Constitución y catalanismo

La lectura de la intervención de Jordi Pujol en el Ateneu de Barcelona el pasado 19 de octubre, con ocasión de la presentación de su libro Notícia del present (RBA), una recopilación de los artículos del expresident publicados en la prensa entre 1947 y 2013, ofrece muchas aclaraciones, emocionales y políticas, de porqué el mejor de los catalanismos –y el de Pujol lo fue– se ha desenganchado de la Constitución de 1978 que el pasado viernes cumplió 35 años. Quizá las claves de esta crítica decisión sean dos: decepción y frustración.

La trayectoria de Jordi Pujol ha sido inclusiva e integradora. Su incorporación a la opción independentista le plantea una necesidad personal de explicarse y, simultáneamente, genera en amplios sectores de la sociedad española –incluida también de la catalana– una urgencia igualmente explicativa. El expresident es un hombre dialogante y atento que sigue teniendo una especial cadencia pedagógica cuando explica sus razones y sentimientos.

Después de algunos años, le he vuelto a escuchar en una conversación sosegada y no he podido sustraerme a la sensación de que Pujol ha sido –y lo es– una figura grande de la democracia española al que los acontecimientos presentes le atribulan como a tantos y tantos miles de ciudadanos. Sus palabras el 19 de octubre pasado exudan un cierto sufrimiento personal porque –dice– “vista mi trayectoria, la gente puede preguntarse el porqué de mi posición actual”. Reconoce que “muchos pueden sentirse sorprendidos. Y algunos enfadados y decepcionados. E, incluso, algunos otros engañados. A todos ellos siento la necesidad de explicar cuál ha sido este proceso”.

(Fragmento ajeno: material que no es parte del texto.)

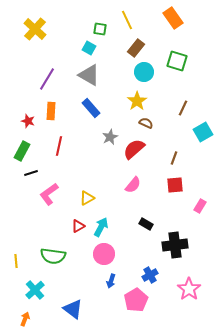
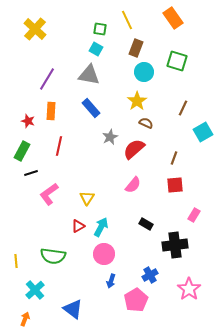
cyan square at (89, 48): moved 7 px right, 1 px down
brown rectangle at (136, 48): rotated 18 degrees counterclockwise
gray triangle at (89, 75): rotated 20 degrees counterclockwise
yellow triangle at (87, 198): rotated 28 degrees counterclockwise
pink rectangle at (200, 206): moved 6 px left, 9 px down
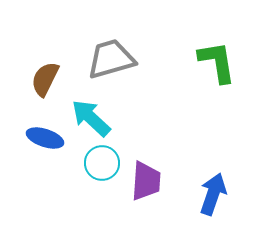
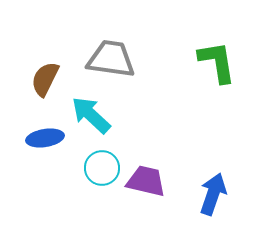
gray trapezoid: rotated 24 degrees clockwise
cyan arrow: moved 3 px up
blue ellipse: rotated 27 degrees counterclockwise
cyan circle: moved 5 px down
purple trapezoid: rotated 81 degrees counterclockwise
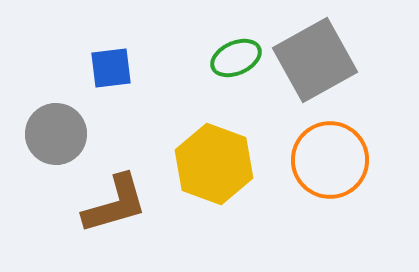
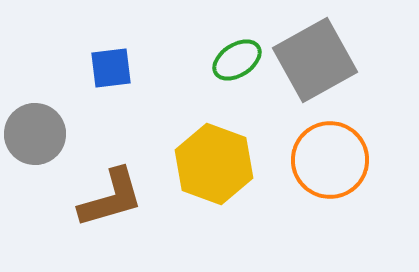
green ellipse: moved 1 px right, 2 px down; rotated 9 degrees counterclockwise
gray circle: moved 21 px left
brown L-shape: moved 4 px left, 6 px up
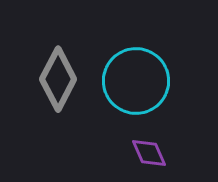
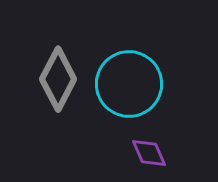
cyan circle: moved 7 px left, 3 px down
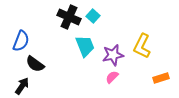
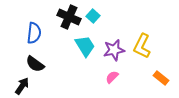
blue semicircle: moved 13 px right, 8 px up; rotated 15 degrees counterclockwise
cyan trapezoid: rotated 10 degrees counterclockwise
purple star: moved 1 px right, 5 px up
orange rectangle: rotated 56 degrees clockwise
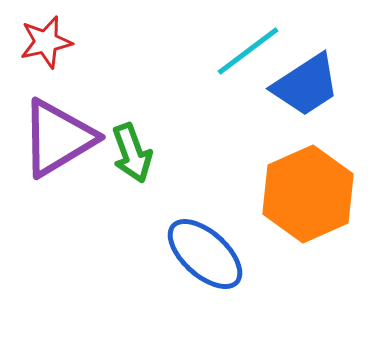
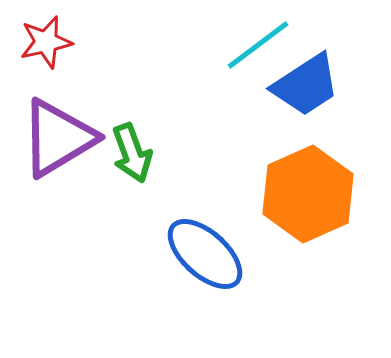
cyan line: moved 10 px right, 6 px up
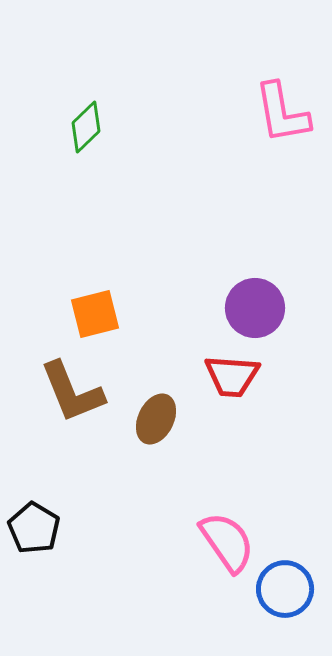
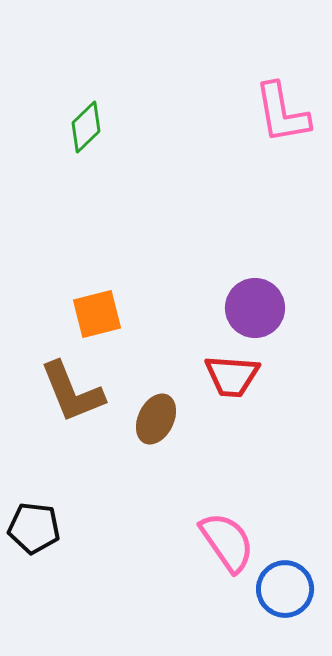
orange square: moved 2 px right
black pentagon: rotated 24 degrees counterclockwise
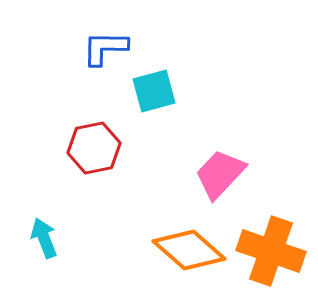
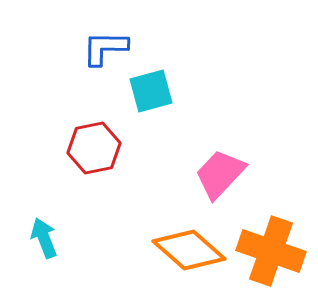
cyan square: moved 3 px left
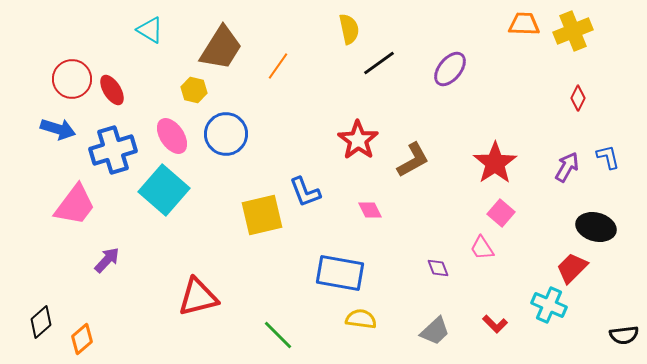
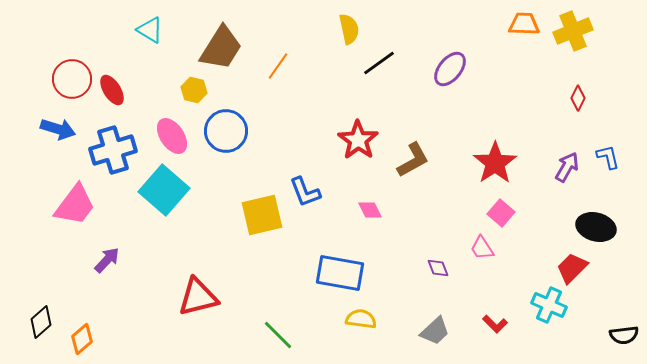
blue circle at (226, 134): moved 3 px up
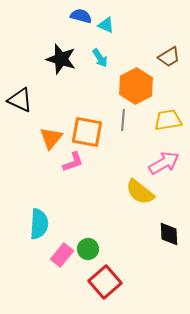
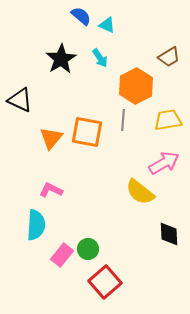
blue semicircle: rotated 25 degrees clockwise
cyan triangle: moved 1 px right
black star: rotated 24 degrees clockwise
pink L-shape: moved 22 px left, 28 px down; rotated 135 degrees counterclockwise
cyan semicircle: moved 3 px left, 1 px down
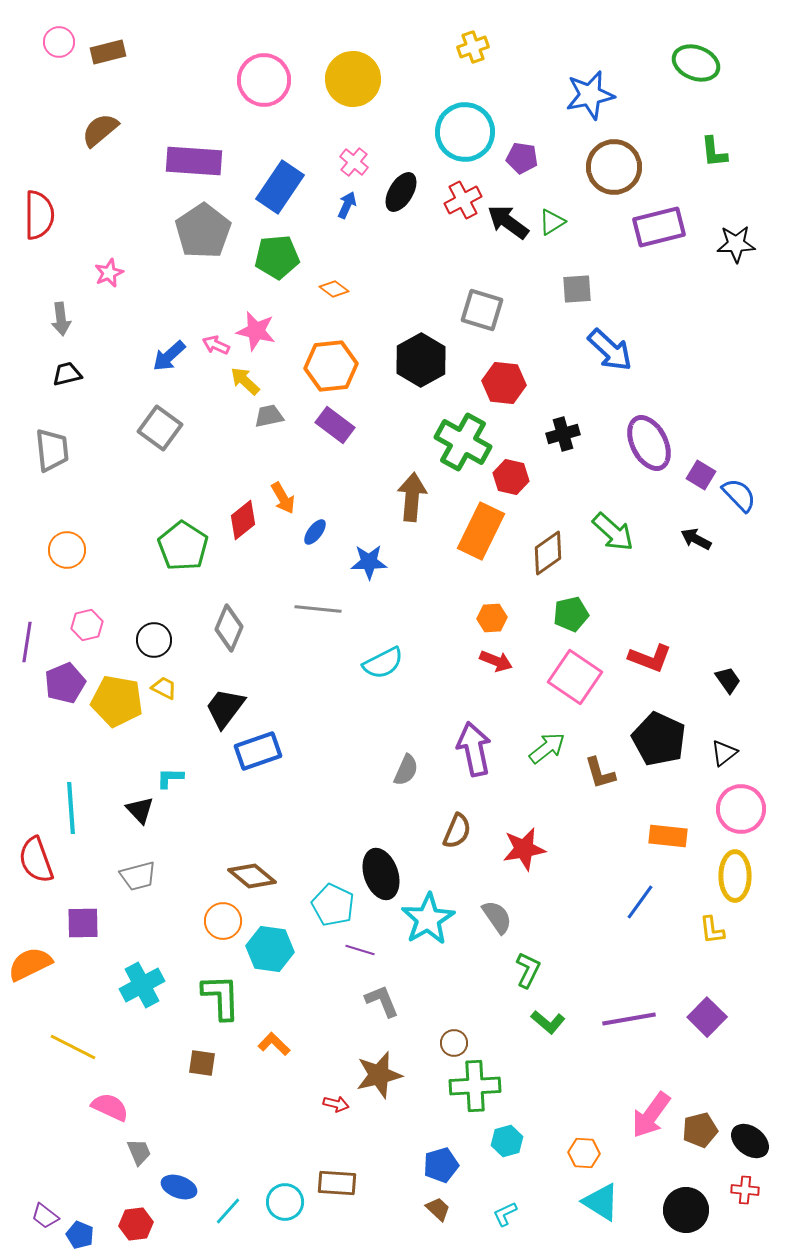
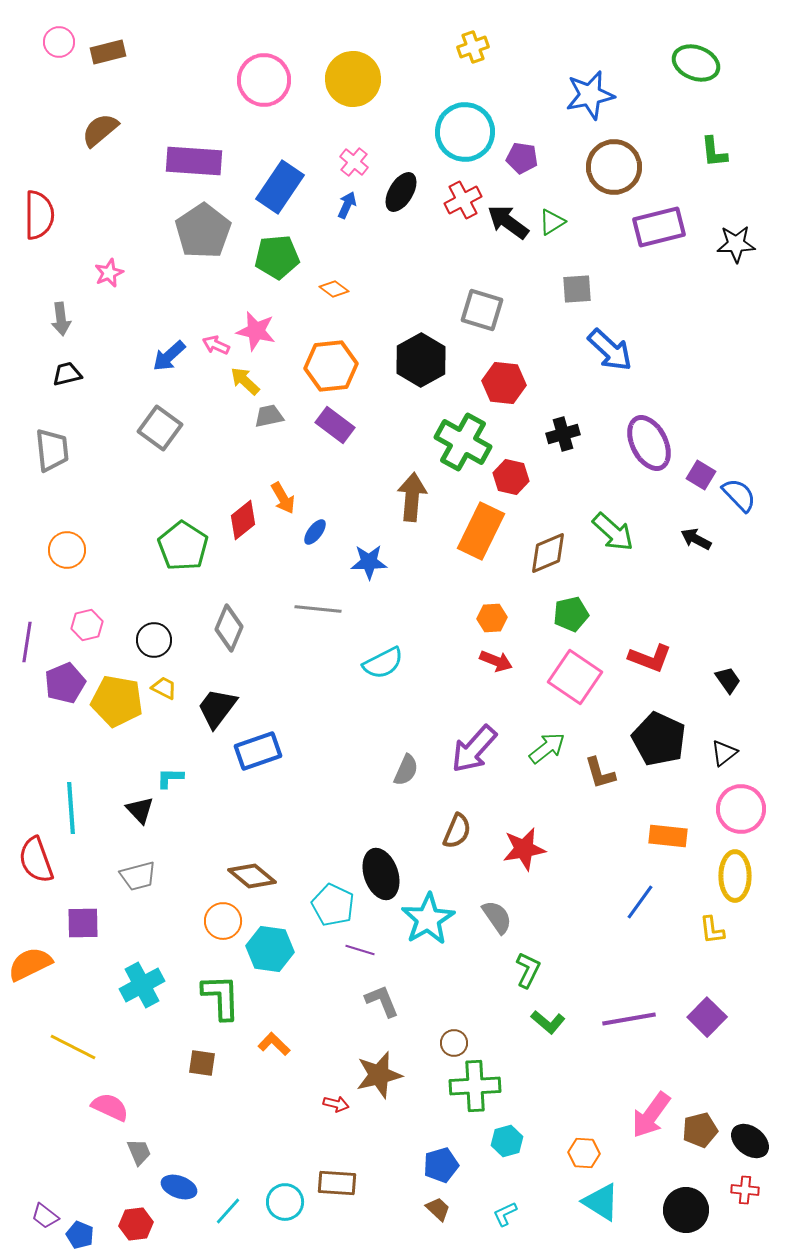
brown diamond at (548, 553): rotated 12 degrees clockwise
black trapezoid at (225, 708): moved 8 px left
purple arrow at (474, 749): rotated 126 degrees counterclockwise
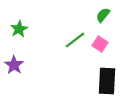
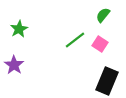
black rectangle: rotated 20 degrees clockwise
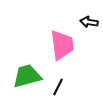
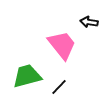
pink trapezoid: rotated 32 degrees counterclockwise
black line: moved 1 px right; rotated 18 degrees clockwise
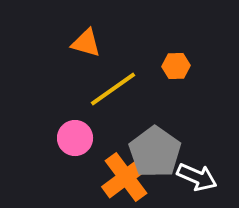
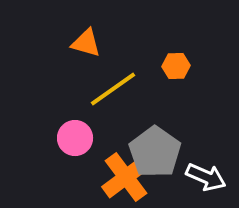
white arrow: moved 9 px right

El relato es el de una tierra promisoria a la que Catalunya, en la percepción de Pujol, nunca llegó pese a su involucración en el “proyecto español”. El punto de no retorno lo marca la sentencia del Tribunal Constitucional del 2010 sobre el Estatut que es la línea que delimita el antes y el después. No es un planteamiento diferente al de Miquel Roca, uno de los padres de la vigente Constitución, que expresa la opinión de que “algo se ha roto”. Lo que se ha quebrado para el catalanismo es el espíritu de la transición, una voluntad de acuerdo constante que brincaba sobre distancias ideológicas y personales que se creyeron insalvables.

La Constitución de 1978 debe mucho al catalanismo político. Como recuerda Pujol –y también lo hace Mas– la expresión del catalanismo central (CiU) ha estado presente en los hitos sustantivos de la génesis y desarrollo de la Constitución; ha colaborado en la gobernación de España y ha asumido decisiones difíciles. Ahora se encuentra en un escenario hamletiano, de ser o no ser, que Pujol explica así: “Si reculamos estamos condenados al debilitamiento inexorable. Porque la tierra que encontraremos ya sabemos que es inhóspita y la gente poco favorable (…) y si nos quedamos en medio del desfiladero acabaremos muriendo de frío y de hambre, o tarde o temprano seremos arrastrados por una riada”. En el análisis de Pujol –y en el de Roca– más que alusiones a decisiones normativas se producen remisiones a conceptos que apelan a la inteligencia emocional (como, por ejemplo, el de sensibilidad), seguramente porque el pueblo catalán es emotivo y receptivo a las aproximaciones amigables. Conforma una sociedad plural con una conciencia nacional transversal que –como insiste Pujol– no es étnica ni religiosa, sino basada en la lengua, la cultura y la convivencia.

En estos tiempos difíciles y controvertidos en los que se acude alegremente a la confrontación sin cálculo de daños directos y colaterales, la ecuación para muchos está clara: de la Constitución a la Constitución. Si en 1978, bajo el amparo de un espíritu histórico de conciliación, el catalanismo se embarcó en el proyecto español, hay que reiterar aquella operación con la misma grandeza: hacer de nuevo un hueco en la Carta Magna que, garantizando la unidad, ofrezca a Catalunya un espacio que sea fértil y hospitalario. Porque aunque acierten los pronósticos que auguran un fracaso al proceso soberanista por sus limitaciones intrínsecas, una amplia sensación de frustración se mantendrá y, al cabo de no mucho tiempo, se reiterará, acaso con más determinación, otra iniciativa secesionista.

Cuando se quiere evitar la reforma constitucional con la advertencia de que sería “abrir la caja de Pandora” o “abrir un melón”, o que este es “el peor momento” para acometer una propuesta integradora, ¿por qué no leen las palabras de Pujol? Llegarían a la conclusión de que no podría suceder nada peor para todos de lo que ya está sucediendo. El patriotismo español bien entendido ha de ser lúcido e históricamente informado.